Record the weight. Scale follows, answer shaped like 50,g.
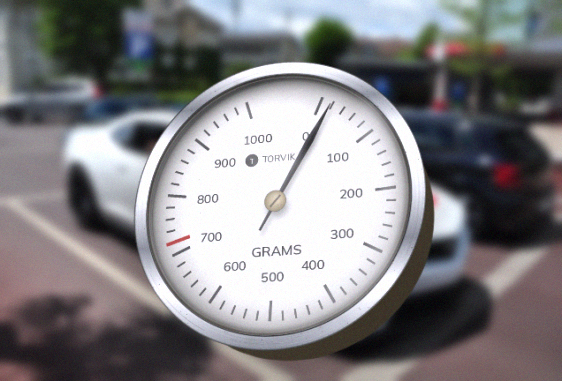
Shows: 20,g
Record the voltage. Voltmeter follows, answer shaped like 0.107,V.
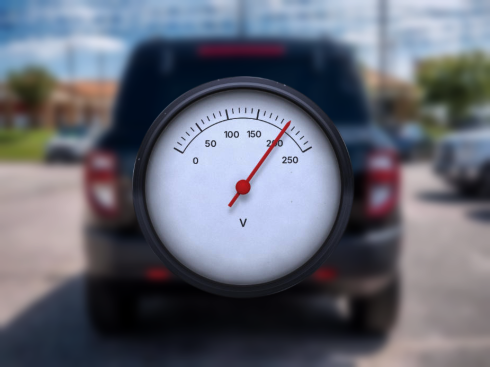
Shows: 200,V
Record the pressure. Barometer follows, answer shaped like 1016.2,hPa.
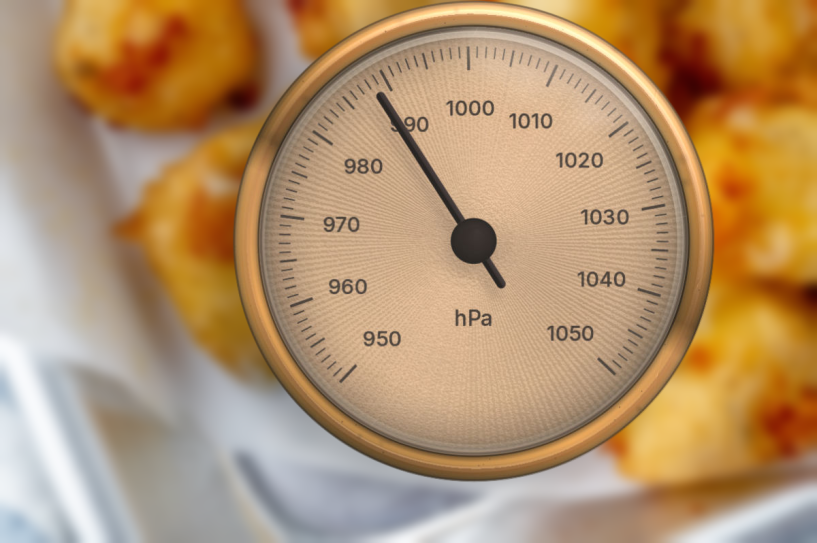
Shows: 988.5,hPa
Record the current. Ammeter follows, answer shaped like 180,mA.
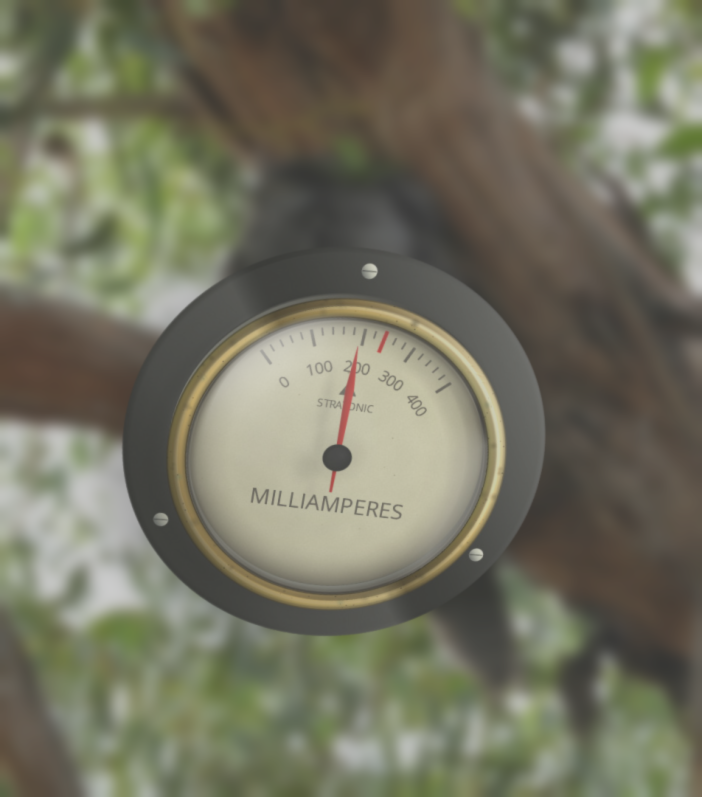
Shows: 190,mA
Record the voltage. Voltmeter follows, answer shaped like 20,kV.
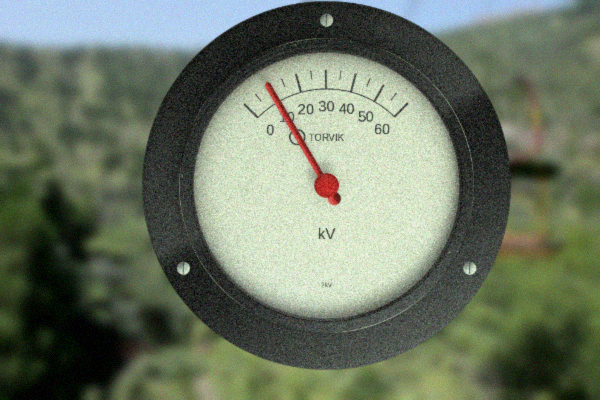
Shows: 10,kV
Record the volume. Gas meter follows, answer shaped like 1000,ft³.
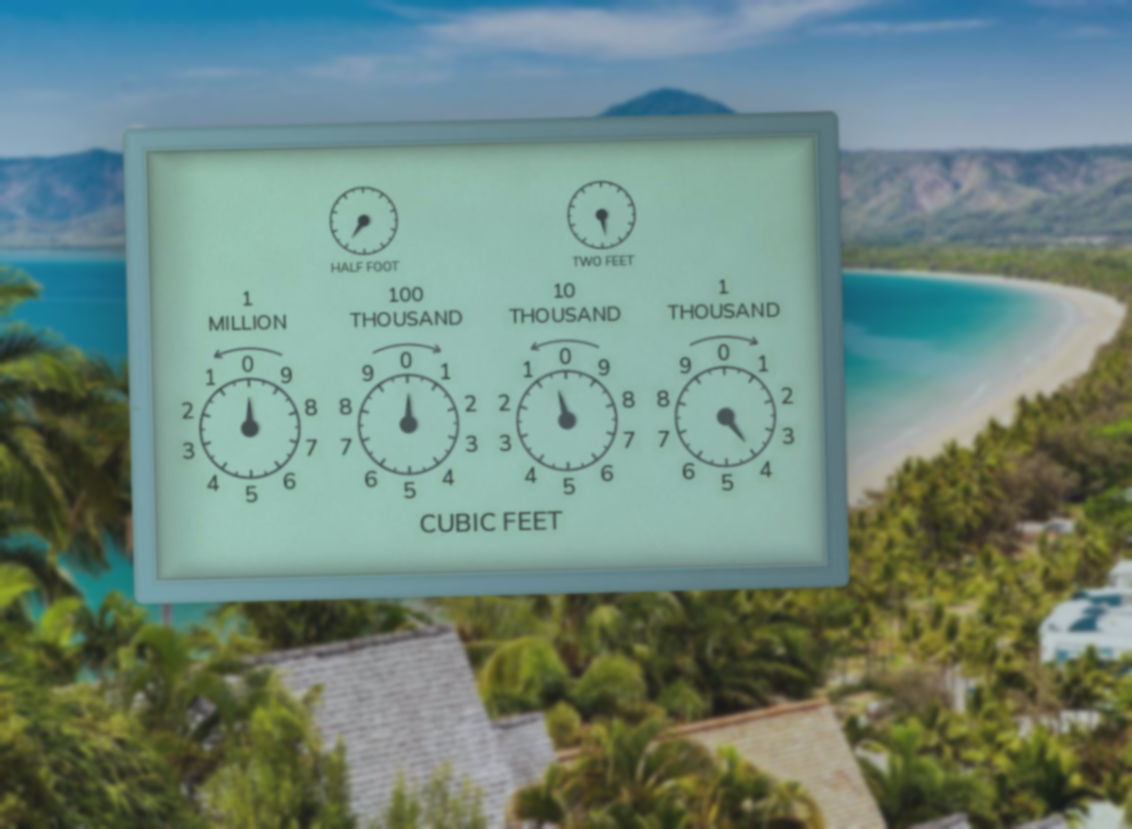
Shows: 400,ft³
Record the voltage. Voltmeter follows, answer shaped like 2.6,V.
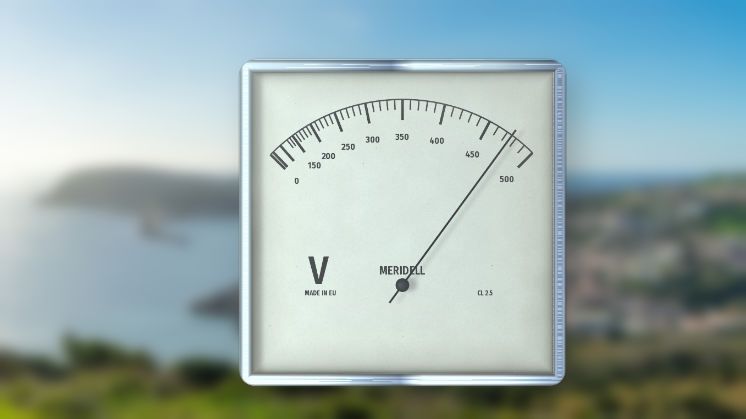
◆ ◆ ◆ ◆
=== Task directions ===
Quote word for word the lines from the very first one through the line with "Shows: 988.5,hPa", both ends included. Leave the pictures out.

=== Output ===
Record the weight. Scale follows, answer shaped like 50,g.
Shows: 20,g
Record the voltage. Voltmeter follows, answer shaped like 0.107,V.
Shows: 200,V
Record the pressure. Barometer follows, answer shaped like 1016.2,hPa.
Shows: 988.5,hPa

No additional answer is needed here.